This was my first visit to Pench National Park. Unlike all past visits to other national parks/tiger reserves including one crazy drive to Tadoba from Delhi(that was in November 2012 when I teamed up with Dr. Nandy who drove all the way from Delhi to Tadoba and back with almost 48 hours on wheel), this was more of a the luxury break and and not so much about safaris. In fact, on this 3D/2N trip, I went for safaris only twice. I spent rest of my time birding in and around Pench Tree Lodge – our host at Pench.
Browse TripAdvisor.com and you will get to know the resort better. There are only couple of reviews available as the resort is only 10 months old. But the fact that each reviewer has rated it ‘Excellent’ says a lot bout it and it absolutely justified. I have never come across such polite hotel/ resort staff in any other resort. Pankaj, the young chef from Delhi who must be in his late 20’s, kept surprising us at each meal with his delicacies. He was kind enough to share his Makke-ki-Kheer recipe with me.
Just after check-in, Amit, the manager, started explaining the whole set up of the resort to us including the services they offer and kind of wildlife we can expect to see within the property. My first reaction to him was to know whether we can expect to see any owls. The naturalist who was present there promptly replied, “You can expect to see Jungle owlet and during safari you can see Indian Scoops Owl. Occasionally, we see an eagle owl as well”. Seeing an Eagle owl will sure be an “Oh Penchhhh” moment for me, I thought.

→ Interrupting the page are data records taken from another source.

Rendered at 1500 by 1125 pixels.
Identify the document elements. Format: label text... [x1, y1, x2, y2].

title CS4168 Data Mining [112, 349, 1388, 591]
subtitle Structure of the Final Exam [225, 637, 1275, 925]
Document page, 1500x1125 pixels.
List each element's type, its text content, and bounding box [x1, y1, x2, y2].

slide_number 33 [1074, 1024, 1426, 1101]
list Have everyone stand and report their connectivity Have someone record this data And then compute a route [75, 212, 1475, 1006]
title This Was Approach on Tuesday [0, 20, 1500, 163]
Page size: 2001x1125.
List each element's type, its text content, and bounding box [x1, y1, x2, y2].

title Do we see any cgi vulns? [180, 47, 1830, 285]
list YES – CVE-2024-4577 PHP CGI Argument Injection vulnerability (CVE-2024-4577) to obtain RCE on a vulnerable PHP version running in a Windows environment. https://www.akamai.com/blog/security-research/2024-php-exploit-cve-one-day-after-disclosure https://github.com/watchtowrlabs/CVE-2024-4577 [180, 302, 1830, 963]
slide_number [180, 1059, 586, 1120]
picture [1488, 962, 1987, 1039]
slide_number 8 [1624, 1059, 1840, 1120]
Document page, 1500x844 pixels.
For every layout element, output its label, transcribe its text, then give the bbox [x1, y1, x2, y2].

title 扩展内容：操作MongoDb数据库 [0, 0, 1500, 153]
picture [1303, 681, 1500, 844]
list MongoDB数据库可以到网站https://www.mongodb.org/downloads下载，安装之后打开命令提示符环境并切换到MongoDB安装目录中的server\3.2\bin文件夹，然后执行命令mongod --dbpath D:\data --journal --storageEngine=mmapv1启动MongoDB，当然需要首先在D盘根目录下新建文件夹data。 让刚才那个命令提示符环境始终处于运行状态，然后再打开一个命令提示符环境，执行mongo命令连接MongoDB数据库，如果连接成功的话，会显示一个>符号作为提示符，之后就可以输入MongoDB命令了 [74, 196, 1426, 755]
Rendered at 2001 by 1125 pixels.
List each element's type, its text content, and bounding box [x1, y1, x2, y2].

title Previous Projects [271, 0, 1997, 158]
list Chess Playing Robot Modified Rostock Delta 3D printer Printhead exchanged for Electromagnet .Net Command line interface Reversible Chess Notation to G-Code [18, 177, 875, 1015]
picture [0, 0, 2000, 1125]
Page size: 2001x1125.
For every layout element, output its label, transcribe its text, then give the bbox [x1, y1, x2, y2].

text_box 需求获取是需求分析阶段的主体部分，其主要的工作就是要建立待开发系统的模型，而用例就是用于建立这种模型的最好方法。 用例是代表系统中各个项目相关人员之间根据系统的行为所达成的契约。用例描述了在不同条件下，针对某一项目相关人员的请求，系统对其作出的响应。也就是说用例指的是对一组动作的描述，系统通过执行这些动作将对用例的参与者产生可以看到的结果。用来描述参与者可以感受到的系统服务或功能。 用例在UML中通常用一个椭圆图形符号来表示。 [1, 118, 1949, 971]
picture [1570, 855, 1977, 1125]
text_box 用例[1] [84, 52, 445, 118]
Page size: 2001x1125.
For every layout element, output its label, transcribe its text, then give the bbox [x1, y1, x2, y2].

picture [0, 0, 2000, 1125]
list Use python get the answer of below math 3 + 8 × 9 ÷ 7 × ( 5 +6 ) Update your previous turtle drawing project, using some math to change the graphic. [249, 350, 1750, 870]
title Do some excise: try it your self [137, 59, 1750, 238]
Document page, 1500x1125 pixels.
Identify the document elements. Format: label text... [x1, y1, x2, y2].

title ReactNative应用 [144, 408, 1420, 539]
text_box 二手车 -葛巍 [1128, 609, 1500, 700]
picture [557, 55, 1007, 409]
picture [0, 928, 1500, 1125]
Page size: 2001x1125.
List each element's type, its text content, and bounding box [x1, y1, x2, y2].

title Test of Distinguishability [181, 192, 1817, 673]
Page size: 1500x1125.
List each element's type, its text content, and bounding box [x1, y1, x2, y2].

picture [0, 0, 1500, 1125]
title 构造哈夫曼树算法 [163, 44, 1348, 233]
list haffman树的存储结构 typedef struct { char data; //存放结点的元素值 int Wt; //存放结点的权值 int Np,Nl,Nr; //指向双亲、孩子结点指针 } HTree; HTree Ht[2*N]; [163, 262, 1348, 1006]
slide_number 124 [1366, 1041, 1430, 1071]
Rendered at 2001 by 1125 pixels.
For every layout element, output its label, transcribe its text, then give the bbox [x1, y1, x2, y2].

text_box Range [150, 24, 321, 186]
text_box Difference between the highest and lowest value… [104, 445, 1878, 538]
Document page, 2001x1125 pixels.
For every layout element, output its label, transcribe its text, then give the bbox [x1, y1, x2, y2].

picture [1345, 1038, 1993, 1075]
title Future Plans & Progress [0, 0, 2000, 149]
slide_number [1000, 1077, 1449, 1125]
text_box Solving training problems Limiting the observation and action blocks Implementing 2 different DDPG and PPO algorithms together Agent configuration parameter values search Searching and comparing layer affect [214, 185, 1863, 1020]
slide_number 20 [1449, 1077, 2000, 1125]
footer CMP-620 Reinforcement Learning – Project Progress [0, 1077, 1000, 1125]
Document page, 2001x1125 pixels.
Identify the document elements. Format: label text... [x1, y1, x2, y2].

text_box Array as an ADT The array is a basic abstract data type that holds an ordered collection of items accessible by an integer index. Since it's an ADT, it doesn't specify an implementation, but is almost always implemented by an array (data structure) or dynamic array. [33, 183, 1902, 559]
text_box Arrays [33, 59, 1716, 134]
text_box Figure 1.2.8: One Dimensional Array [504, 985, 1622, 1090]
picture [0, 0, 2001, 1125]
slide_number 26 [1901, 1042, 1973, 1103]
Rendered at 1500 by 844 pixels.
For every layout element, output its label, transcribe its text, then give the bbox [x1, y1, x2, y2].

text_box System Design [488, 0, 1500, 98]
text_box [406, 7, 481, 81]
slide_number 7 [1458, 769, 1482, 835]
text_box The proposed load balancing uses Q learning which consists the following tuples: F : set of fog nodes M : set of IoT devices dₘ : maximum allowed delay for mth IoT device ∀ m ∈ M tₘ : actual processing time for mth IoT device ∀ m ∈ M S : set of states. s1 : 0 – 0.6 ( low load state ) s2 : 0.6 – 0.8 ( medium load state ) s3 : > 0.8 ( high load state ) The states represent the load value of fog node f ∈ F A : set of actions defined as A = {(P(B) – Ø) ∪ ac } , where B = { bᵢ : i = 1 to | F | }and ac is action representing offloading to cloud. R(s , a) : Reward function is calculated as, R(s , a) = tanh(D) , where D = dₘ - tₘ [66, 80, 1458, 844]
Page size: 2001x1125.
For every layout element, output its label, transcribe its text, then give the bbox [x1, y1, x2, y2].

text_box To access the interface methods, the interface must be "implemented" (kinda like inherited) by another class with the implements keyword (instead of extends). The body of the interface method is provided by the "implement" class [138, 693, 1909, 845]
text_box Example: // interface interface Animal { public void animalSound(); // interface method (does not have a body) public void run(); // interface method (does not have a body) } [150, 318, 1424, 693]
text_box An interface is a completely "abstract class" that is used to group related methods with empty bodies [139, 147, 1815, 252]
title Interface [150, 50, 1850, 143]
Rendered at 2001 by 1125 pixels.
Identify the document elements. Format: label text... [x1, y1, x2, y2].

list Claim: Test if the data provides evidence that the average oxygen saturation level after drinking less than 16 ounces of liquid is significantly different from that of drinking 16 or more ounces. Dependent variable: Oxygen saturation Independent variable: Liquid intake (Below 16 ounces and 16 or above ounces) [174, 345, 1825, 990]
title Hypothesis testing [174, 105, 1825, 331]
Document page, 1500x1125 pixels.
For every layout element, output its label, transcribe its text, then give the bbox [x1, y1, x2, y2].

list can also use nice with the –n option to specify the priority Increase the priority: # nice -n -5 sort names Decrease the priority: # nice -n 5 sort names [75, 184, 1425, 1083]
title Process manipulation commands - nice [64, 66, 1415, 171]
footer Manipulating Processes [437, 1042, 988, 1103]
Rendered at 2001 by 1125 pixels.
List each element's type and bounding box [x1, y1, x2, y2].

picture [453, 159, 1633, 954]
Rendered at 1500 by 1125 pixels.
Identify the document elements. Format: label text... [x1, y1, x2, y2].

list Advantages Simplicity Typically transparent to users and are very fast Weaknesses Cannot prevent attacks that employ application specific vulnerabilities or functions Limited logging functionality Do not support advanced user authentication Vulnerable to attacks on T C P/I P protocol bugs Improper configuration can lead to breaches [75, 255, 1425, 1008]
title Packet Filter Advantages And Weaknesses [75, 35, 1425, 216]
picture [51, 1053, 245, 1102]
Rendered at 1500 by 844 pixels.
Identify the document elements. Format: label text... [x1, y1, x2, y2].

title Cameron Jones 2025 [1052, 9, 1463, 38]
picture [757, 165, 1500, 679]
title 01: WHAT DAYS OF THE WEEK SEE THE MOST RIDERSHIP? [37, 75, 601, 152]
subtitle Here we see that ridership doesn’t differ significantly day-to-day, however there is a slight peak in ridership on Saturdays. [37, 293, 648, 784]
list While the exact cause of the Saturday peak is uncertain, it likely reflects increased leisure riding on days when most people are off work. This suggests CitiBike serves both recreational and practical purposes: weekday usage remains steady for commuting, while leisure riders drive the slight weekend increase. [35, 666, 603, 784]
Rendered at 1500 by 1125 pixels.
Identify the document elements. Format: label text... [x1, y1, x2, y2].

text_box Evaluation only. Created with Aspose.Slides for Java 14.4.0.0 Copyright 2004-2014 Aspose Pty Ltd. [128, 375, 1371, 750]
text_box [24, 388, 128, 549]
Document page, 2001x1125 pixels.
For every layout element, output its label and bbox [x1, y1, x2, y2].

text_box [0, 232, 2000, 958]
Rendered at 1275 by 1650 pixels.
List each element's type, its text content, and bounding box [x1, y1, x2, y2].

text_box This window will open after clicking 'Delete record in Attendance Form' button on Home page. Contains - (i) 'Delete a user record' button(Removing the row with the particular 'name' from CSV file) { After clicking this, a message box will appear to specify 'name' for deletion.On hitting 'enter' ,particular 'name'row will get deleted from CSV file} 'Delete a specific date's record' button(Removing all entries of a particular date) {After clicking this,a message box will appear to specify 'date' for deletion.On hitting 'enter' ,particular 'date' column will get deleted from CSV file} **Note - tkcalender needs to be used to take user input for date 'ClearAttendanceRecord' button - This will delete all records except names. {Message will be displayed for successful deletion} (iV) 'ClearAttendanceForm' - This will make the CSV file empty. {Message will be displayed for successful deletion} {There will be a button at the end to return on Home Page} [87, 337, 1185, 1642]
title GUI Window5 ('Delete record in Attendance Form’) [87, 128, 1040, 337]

That “Oh Pench” moment came on day 2 when on our first safari I heard the roar of a male tiger. We tried our best to follow it but wasn’t lucky enough to spot the same. On day 3, as I was strolling inside the resort, I saw a forest owlet sitting on a branch of a tree adjacent to our tree house. That was the other most exciting moment of my visit. To some of you it may sound funny but that is what it is – nothing is more exciting to me than seeing an owl in the jungle- smaller the owl more excited I get. I saw two pairs of Indian Scoop owl inside the park and one spotted owlet near a village.
The park has the highest density of Spotted deer in India and I am told that the grass land in the park is under threat. Forest department has fenced certain areas inside the park to save some grass for the summer. Deer are now getting relocated to nearby jungles like Satpura. The other species which are in large numbers are the Jackals. I have never seen so many jackals in any park. Other than these two species, you can easily expect to see Indian Gaur, Sambhar Deer and few wild dogs. Regular sighting of tigers and leopards also happen but my luck was only good enough to see a Jungle cat – a mild touch to the cat family.
One would definitely like the lantana free jungle covered with soft grass. The Teak forest allows good amount of light for photography. The river Pench breaks the monotony of the jungle and delights you with beautiful landscapes. I would have loved to spend the entire evening sitting by the river and looking at the river terns fishing. But then with an avid lover of tigers on board stripes were most sought after than the wings.
One must carry a good wide angle camera to photograph the beautiful forest and the Pench River landscapes. The villages around the resort also provide ample of opportunities for rural photography. The colourful houses, the corn fields and the weekly bazaars will surely induce you to stop for few clicks. The best way to visit this villages is to go on cycle available at the resort.
Thanks to Pugdundee Safari/Pench Tree Lodge for being such a wonderful host. The dining experience under the light of kerosene lanterns and in the warmth of bonfire in the wild and complimented with a peg of Taliskar was amazing. So was the experience of having breakfast inside the park.
A sighting of a tiger would have completed the picture gallery but that is something I have to wait for my next trip.